Il restauro di Sant’Imerio riporta alla luce il volto di Dio
Sta riprendendo il suo splendore la chiesetta romanica di Sant'Imerio a Bosto: grazie a un paziente restauro costato 40mila euro
Sta riprendendo il suo splendore la chiesetta romanica di Sant’Imerio a Bosto, castellanza del comune di Varese che custodisce, a pochi passi dal centro città, questa piccola perla. L’abside, da moltissimi anni malamente ridipinta con calce bianca, ha riportato alla luce, dopo un restauro meticoloso, gli affreschi della volta dell’abside.
Un piccolo gioiello dell’arte varesina riconsegnato ufficialmente qualche giorno fa alla collettività, e che è stato scoperto piano piano: i primi lavori di restauro, nei primi anni ,80 avevano per esempio consentito la datazione – intorno all’anno mille – della chiesa, che inizialmente era molto più piccola e più bassa, e solo nel 1500 è stata ampliata in tutte le direzioni.
Negli atti della seconda visita del Cardinale Borromeo, in data 2 settembre 1574, l’abside è descritta tutta dipinta, ma con le pitture dei santi assai corrose e consunte. Quello che si presentava agli occhi fino a qualche mese fa era un strato di calce indurito e dei frammenti di affresco lasciati a vista ridipinti.
UN VOLTO DI CRISTO IN MANDORLA
I lavori di restauro però hanno portato alla riscoperta di un gioiello artistico dimenticato: durante i lavori, infatti, nella zona dell’abside è emerso per esempio un volto di Cristo in mandorla, affresco di cui si ignorava l’esistenza e che risale al XIV secolo.
Ma risale al XIV secolo tutto il ciclo di opere riemerse sotto gli spessi strati di calce grazie a una rimozione paziente con impacchi a base di soluzioni acquose e un lungo lavoro di bisturi, su cui ha lavorato Marialuisa Lucini coordinata dalla Soprintendenza alla Belle Arti e dal Comitato per il restauro di Sant’Imerio.

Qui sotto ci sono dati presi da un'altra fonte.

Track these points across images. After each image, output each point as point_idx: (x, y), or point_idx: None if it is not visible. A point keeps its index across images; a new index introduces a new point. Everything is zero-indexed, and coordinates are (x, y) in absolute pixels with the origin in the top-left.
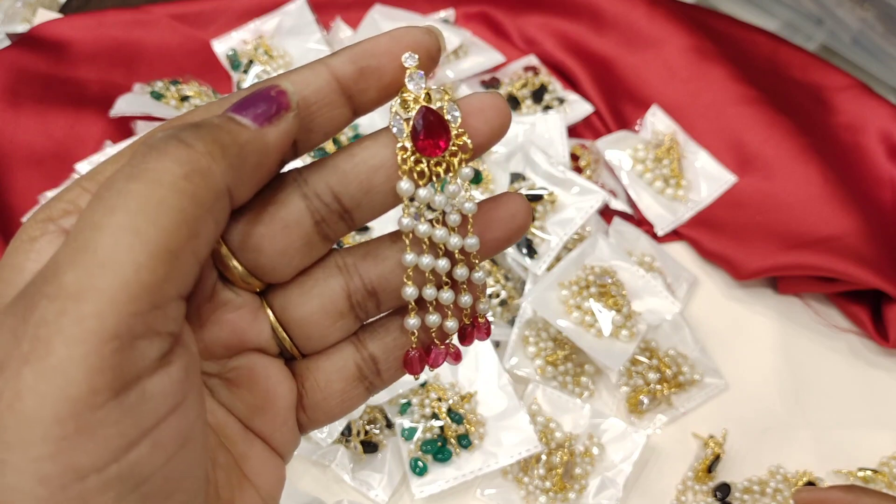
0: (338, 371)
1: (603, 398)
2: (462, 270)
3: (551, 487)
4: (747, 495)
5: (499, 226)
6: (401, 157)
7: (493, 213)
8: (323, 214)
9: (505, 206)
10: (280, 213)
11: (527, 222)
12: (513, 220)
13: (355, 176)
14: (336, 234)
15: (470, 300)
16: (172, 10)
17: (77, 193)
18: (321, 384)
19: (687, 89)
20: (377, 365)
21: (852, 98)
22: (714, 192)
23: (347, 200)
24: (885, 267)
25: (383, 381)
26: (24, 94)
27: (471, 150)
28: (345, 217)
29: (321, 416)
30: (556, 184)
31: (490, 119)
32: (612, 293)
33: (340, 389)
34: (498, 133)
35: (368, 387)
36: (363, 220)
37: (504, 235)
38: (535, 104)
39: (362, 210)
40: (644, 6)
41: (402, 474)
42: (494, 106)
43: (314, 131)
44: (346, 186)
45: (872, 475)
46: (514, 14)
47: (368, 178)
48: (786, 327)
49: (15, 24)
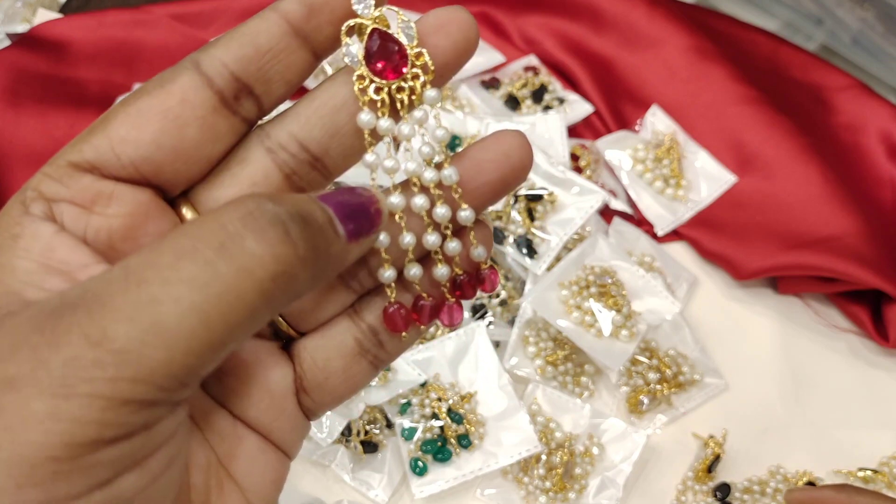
0: (336, 347)
1: (603, 398)
2: (443, 210)
3: (551, 487)
4: (747, 495)
5: (491, 166)
6: (358, 88)
7: (482, 152)
8: (292, 166)
9: (497, 143)
10: (246, 172)
11: (525, 161)
12: (507, 158)
13: (318, 119)
14: (311, 185)
15: (458, 247)
16: (172, 10)
17: (39, 180)
18: (320, 364)
19: (687, 89)
20: (378, 336)
21: (852, 98)
22: (714, 192)
23: (315, 147)
24: (885, 267)
25: (388, 352)
26: (24, 94)
27: (432, 71)
28: (316, 166)
29: (327, 398)
30: (556, 184)
31: (452, 34)
32: (612, 293)
33: (342, 367)
34: (463, 50)
35: (373, 361)
36: (337, 168)
37: (499, 177)
38: (535, 104)
39: (333, 156)
40: (644, 6)
41: (402, 474)
42: (455, 20)
43: (275, 81)
44: (311, 132)
45: (872, 475)
46: (514, 14)
47: (332, 120)
48: (786, 327)
49: (15, 24)
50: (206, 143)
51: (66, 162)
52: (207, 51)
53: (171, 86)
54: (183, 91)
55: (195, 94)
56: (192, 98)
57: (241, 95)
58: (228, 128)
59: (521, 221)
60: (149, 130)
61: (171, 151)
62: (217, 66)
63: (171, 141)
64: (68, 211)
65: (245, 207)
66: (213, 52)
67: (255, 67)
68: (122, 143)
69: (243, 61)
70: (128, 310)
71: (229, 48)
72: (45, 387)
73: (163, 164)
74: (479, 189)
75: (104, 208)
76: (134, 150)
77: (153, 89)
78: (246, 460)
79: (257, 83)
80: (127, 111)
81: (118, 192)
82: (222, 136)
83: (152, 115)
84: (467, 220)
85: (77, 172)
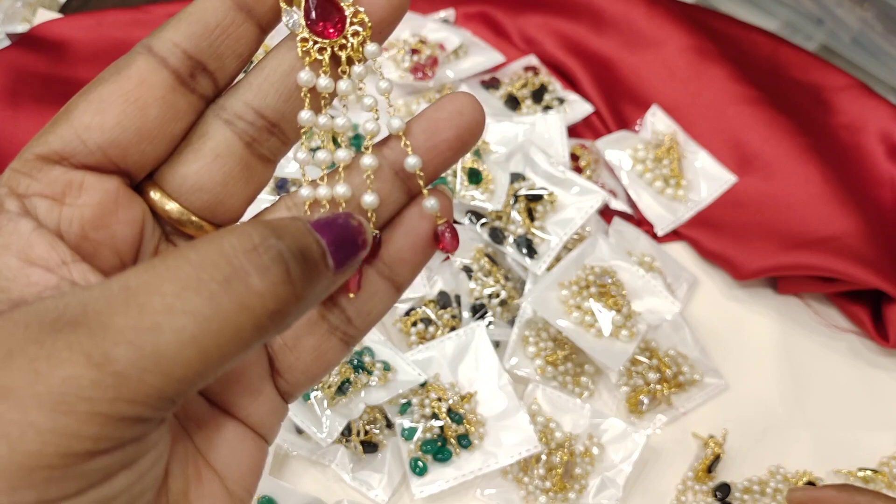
0: (303, 326)
1: (603, 398)
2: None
3: (551, 487)
4: (747, 495)
5: (447, 124)
6: (302, 50)
7: (437, 112)
8: (251, 134)
9: (450, 102)
10: (208, 146)
11: (478, 118)
12: (461, 116)
13: (269, 86)
14: (273, 152)
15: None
16: (172, 10)
17: (8, 177)
18: (289, 343)
19: (687, 89)
20: (346, 313)
21: (852, 98)
22: (714, 192)
23: (270, 113)
24: (885, 267)
25: (357, 328)
26: (24, 94)
27: (370, 27)
28: (274, 131)
29: (301, 378)
30: (556, 184)
31: None
32: (612, 293)
33: (312, 345)
34: (398, 4)
35: (343, 337)
36: (295, 132)
37: (455, 134)
38: (535, 104)
39: (288, 119)
40: (644, 6)
41: (402, 474)
42: None
43: (226, 56)
44: (264, 99)
45: (872, 475)
46: (514, 14)
47: (283, 84)
48: (786, 327)
49: (15, 24)
50: (168, 122)
51: (34, 155)
52: (158, 34)
53: (127, 71)
54: (140, 74)
55: (152, 75)
56: (149, 79)
57: (196, 73)
58: (188, 105)
59: (521, 221)
60: (112, 115)
61: (135, 133)
62: (169, 46)
63: (134, 123)
64: (40, 204)
65: (250, 240)
66: (164, 35)
67: (207, 44)
68: (87, 130)
69: (194, 39)
70: (129, 334)
71: (179, 28)
72: (44, 401)
73: (129, 146)
74: (437, 147)
75: (75, 199)
76: (100, 135)
77: (110, 76)
78: (224, 448)
79: (210, 59)
80: (88, 99)
81: (87, 181)
82: (183, 114)
83: (113, 99)
84: (413, 167)
85: (46, 165)
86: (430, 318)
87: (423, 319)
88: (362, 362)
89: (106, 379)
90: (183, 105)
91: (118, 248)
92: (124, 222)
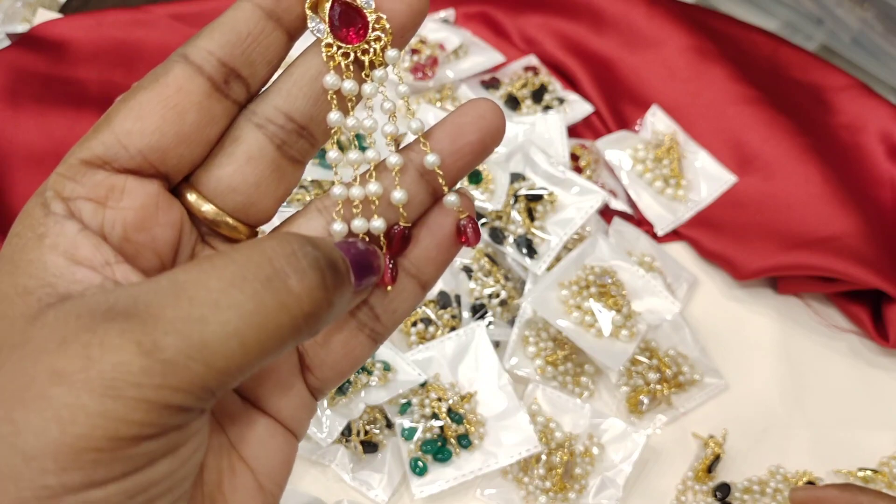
0: (334, 323)
1: (603, 398)
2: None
3: (551, 487)
4: (747, 495)
5: (471, 128)
6: (327, 55)
7: (461, 117)
8: (282, 137)
9: (472, 108)
10: (241, 149)
11: (499, 123)
12: (483, 120)
13: (298, 90)
14: (302, 154)
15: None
16: (172, 10)
17: (55, 181)
18: (319, 339)
19: (687, 89)
20: (374, 311)
21: (852, 98)
22: (714, 192)
23: (299, 117)
24: (885, 267)
25: (385, 325)
26: (24, 94)
27: (390, 33)
28: (303, 134)
29: (330, 374)
30: (556, 184)
31: None
32: (612, 293)
33: (341, 341)
34: (417, 11)
35: (371, 334)
36: (324, 134)
37: (478, 138)
38: (535, 104)
39: (317, 122)
40: (644, 6)
41: (402, 474)
42: None
43: (258, 62)
44: (294, 103)
45: (872, 475)
46: (514, 14)
47: (311, 88)
48: (786, 327)
49: (15, 24)
50: (204, 127)
51: (78, 160)
52: (193, 43)
53: (165, 78)
54: (177, 81)
55: (189, 82)
56: (186, 86)
57: (230, 79)
58: (222, 110)
59: (521, 221)
60: (152, 120)
61: (174, 137)
62: (204, 55)
63: (173, 128)
64: (85, 207)
65: (290, 246)
66: (199, 43)
67: (239, 52)
68: (128, 135)
69: (227, 47)
70: (178, 324)
71: (213, 37)
72: (95, 386)
73: (168, 150)
74: (461, 150)
75: (117, 202)
76: (140, 140)
77: (149, 84)
78: (256, 443)
79: (243, 66)
80: (129, 106)
81: (129, 185)
82: (218, 119)
83: (153, 106)
84: (432, 164)
85: (90, 169)
86: (430, 318)
87: (423, 319)
88: None
89: (154, 366)
90: (218, 110)
91: (158, 250)
92: (164, 224)
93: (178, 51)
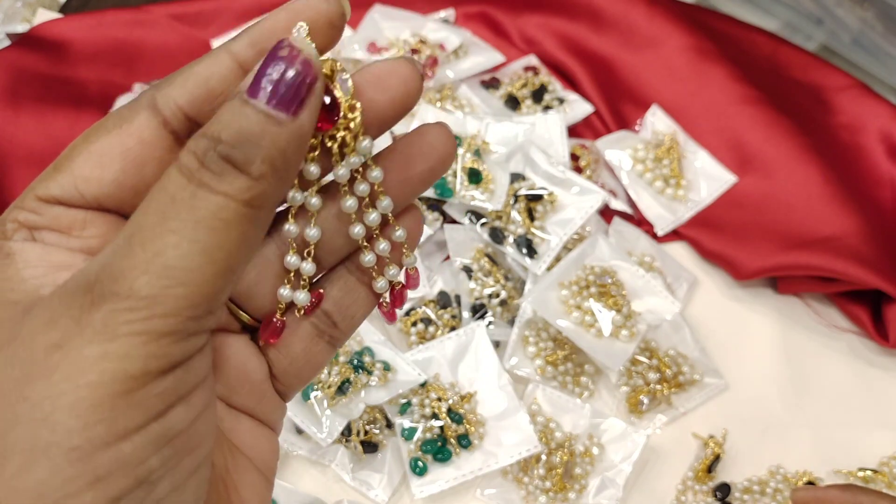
0: (294, 334)
1: (603, 398)
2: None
3: (551, 487)
4: (747, 495)
5: (419, 159)
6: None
7: (409, 147)
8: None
9: (421, 136)
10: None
11: (449, 149)
12: (432, 149)
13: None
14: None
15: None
16: (172, 10)
17: (15, 213)
18: (282, 350)
19: (687, 89)
20: (331, 318)
21: (852, 98)
22: (714, 192)
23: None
24: (885, 267)
25: (342, 331)
26: (24, 94)
27: (360, 129)
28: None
29: (294, 381)
30: (556, 184)
31: (390, 89)
32: (612, 293)
33: (303, 350)
34: (401, 105)
35: (330, 340)
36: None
37: (427, 168)
38: (535, 104)
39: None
40: (644, 6)
41: (402, 474)
42: (397, 73)
43: None
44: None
45: (872, 475)
46: (514, 14)
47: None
48: (786, 327)
49: (15, 24)
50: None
51: (35, 196)
52: (163, 89)
53: (129, 126)
54: (141, 132)
55: (152, 134)
56: (149, 139)
57: (194, 130)
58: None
59: (521, 221)
60: (111, 170)
61: (131, 190)
62: (172, 106)
63: (131, 180)
64: (48, 236)
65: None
66: (169, 92)
67: (209, 107)
68: (85, 182)
69: (196, 102)
70: (141, 266)
71: (185, 87)
72: (90, 338)
73: (123, 200)
74: (410, 180)
75: (80, 232)
76: (97, 189)
77: (113, 127)
78: (245, 435)
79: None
80: (90, 150)
81: (89, 218)
82: None
83: (114, 155)
84: (401, 238)
85: (47, 205)
86: (430, 318)
87: (423, 319)
88: (362, 362)
89: (138, 304)
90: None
91: None
92: None
93: (149, 93)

Sono tornate così al loro antico splendore le finte nicchie che contenevano figure di santi, per ora non identificabili – ma sui quali sono al lavoro il professor Renzo Talamona e la professoressa Anna Maria Ferrari, cercando di decifrare le iscrizioni latine molto purtroppo molto corrotte – gli affreschi che rappresentano i quattro dottori della Chiesa (sant’Ambrogio, sant’Agostino, san Gerolamo e san Gregorio Magno) e le decorazioni ispirate a piante e foglie.
I restauri, conclusi nell’estate, sono costati 40 mila euro: una spesa onorata grazie principalmente alla Fondazione comunitaria del Varesotto, BCC di Busto Garolfo e Buguggiate e Ubi banca, oltre natuarlmente ai proventi dell’Olio di Sant’Imerio.